# SUPPLIED INFORMATION:
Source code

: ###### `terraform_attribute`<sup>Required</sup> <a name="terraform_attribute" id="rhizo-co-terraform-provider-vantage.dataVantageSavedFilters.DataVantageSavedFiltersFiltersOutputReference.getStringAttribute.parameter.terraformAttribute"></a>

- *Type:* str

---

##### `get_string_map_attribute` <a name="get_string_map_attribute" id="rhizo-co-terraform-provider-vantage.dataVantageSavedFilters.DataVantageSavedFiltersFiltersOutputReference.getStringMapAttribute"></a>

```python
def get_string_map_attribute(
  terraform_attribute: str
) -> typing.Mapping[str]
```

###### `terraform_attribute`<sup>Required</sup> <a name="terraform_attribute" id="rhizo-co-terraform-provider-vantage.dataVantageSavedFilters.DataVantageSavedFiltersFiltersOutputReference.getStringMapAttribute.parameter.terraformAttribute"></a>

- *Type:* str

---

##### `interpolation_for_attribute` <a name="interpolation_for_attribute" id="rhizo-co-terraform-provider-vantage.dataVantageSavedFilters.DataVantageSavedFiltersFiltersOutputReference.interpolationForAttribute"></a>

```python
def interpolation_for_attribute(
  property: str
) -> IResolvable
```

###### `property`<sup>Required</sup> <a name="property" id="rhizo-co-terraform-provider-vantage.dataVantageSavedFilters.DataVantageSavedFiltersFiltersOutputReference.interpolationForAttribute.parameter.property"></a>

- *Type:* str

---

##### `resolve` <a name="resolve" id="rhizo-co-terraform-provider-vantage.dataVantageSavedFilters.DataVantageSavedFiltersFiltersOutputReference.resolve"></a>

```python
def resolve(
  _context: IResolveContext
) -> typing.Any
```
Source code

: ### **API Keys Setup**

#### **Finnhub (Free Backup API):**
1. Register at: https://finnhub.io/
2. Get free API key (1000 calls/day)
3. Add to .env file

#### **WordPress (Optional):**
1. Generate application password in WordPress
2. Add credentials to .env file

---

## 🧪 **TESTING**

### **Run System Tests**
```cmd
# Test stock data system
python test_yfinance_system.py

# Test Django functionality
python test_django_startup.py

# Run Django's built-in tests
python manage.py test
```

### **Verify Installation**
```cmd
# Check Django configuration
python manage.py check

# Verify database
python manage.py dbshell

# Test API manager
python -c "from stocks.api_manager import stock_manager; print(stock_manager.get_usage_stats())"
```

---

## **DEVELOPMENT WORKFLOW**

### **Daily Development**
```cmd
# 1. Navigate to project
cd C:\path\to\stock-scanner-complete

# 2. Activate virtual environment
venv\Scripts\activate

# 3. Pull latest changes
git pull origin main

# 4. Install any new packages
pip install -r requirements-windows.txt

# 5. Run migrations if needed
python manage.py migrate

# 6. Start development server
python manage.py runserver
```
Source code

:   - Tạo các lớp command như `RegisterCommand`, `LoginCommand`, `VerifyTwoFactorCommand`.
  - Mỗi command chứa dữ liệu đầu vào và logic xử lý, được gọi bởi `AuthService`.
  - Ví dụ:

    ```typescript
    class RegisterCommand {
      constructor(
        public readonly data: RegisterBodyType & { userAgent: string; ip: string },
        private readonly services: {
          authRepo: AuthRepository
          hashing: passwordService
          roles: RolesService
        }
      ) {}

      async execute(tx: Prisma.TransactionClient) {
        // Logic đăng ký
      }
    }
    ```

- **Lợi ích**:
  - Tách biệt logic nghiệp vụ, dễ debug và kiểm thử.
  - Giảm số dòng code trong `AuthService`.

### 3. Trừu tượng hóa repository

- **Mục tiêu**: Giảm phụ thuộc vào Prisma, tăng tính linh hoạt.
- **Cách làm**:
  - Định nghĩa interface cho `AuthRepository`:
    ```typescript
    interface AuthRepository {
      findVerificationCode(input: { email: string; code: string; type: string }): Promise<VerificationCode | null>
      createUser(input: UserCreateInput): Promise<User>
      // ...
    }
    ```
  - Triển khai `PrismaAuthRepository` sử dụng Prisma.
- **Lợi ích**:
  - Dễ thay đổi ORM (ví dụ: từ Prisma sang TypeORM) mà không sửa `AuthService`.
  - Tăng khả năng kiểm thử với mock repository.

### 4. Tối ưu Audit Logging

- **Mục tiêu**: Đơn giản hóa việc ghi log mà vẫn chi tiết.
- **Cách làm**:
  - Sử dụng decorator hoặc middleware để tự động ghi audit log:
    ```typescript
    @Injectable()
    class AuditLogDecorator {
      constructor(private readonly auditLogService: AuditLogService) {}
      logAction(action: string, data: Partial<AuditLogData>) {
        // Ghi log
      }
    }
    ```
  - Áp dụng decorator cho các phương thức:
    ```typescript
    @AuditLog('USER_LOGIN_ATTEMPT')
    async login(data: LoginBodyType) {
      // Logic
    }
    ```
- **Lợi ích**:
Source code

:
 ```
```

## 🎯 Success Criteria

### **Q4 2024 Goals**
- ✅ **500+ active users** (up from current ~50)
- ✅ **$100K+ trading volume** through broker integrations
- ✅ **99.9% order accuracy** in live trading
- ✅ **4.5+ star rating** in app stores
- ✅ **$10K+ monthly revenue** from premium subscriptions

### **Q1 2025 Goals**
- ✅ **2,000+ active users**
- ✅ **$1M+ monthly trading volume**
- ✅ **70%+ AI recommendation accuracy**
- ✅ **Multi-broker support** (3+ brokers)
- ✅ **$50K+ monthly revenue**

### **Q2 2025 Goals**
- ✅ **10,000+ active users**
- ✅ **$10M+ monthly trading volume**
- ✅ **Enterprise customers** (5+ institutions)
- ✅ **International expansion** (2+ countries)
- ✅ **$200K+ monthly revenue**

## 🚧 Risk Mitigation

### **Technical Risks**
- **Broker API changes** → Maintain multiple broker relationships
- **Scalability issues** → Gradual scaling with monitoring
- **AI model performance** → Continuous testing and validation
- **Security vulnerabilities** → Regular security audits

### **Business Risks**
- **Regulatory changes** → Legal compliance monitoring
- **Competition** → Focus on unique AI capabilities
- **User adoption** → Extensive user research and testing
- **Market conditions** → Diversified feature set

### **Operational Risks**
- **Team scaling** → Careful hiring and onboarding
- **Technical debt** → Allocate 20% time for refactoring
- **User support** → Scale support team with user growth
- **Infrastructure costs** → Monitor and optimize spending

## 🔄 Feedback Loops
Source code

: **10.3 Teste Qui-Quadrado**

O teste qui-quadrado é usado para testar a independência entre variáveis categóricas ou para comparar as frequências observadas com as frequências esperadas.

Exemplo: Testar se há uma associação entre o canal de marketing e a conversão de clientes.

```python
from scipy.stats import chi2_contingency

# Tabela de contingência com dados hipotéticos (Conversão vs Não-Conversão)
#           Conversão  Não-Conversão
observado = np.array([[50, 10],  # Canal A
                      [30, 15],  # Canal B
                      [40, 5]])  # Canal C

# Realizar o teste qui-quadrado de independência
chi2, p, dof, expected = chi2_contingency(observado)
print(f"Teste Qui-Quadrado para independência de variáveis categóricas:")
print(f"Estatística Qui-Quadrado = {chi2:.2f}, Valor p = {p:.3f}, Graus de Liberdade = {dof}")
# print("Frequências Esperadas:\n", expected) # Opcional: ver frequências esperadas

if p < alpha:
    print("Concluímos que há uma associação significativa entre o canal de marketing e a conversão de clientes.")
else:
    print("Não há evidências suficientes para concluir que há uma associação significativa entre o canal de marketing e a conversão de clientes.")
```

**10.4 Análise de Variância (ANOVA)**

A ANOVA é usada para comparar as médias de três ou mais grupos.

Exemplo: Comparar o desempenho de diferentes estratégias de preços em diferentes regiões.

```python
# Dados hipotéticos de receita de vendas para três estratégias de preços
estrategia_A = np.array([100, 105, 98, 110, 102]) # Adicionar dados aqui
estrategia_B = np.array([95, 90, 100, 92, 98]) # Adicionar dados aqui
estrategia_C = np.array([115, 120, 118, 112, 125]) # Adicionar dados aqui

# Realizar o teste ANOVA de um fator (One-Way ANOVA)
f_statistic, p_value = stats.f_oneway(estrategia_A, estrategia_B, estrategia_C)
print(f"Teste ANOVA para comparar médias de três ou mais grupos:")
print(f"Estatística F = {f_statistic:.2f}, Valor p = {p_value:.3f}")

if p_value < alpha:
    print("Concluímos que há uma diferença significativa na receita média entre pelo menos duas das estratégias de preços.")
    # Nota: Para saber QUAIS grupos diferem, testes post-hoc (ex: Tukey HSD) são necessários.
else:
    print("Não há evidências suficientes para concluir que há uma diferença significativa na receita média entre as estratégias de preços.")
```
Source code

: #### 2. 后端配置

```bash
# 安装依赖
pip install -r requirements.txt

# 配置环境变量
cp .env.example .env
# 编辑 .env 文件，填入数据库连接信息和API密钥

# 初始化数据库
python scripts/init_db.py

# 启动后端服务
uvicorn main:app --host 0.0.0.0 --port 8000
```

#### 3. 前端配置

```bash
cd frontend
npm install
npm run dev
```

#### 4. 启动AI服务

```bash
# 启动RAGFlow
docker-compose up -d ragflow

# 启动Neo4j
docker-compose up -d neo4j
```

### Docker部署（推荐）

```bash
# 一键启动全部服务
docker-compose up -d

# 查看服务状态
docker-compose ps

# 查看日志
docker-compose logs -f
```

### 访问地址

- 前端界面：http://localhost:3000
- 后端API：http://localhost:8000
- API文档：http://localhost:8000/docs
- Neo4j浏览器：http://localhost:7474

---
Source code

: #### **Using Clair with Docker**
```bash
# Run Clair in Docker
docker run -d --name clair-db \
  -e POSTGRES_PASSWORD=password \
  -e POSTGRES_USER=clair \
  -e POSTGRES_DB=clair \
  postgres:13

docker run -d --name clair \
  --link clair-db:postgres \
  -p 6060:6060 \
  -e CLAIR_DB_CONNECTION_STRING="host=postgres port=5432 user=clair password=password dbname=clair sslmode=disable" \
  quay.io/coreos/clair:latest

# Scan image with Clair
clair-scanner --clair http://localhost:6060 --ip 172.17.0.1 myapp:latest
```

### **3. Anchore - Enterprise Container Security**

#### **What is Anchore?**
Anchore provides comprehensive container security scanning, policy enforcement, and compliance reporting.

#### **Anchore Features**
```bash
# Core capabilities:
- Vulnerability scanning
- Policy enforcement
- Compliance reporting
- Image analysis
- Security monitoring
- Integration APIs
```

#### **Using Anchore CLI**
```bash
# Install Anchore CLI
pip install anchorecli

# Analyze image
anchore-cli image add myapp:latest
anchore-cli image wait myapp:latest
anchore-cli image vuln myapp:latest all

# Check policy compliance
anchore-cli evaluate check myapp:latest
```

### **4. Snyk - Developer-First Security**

# THE TASK:
Where a line of the records has the string "getStringMapAttribute", return that line.

# REPLY TO THE EXERCISE:
##### `get_string_map_attribute` <a name="get_string_map_attribute" id="rhizo-co-terraform-provider-vantage.dataVantageSavedFilters.DataVantageSavedFiltersFiltersOutputReference.getStringMapAttribute"></a>
###### `terraform_attribute`<sup>Required</sup> <a name="terraform_attribute" id="rhizo-co-terraform-provider-vantage.dataVantageSavedFilters.DataVantageSavedFiltersFiltersOutputReference.getStringMapAttribute.parameter.terraformAttribute"></a>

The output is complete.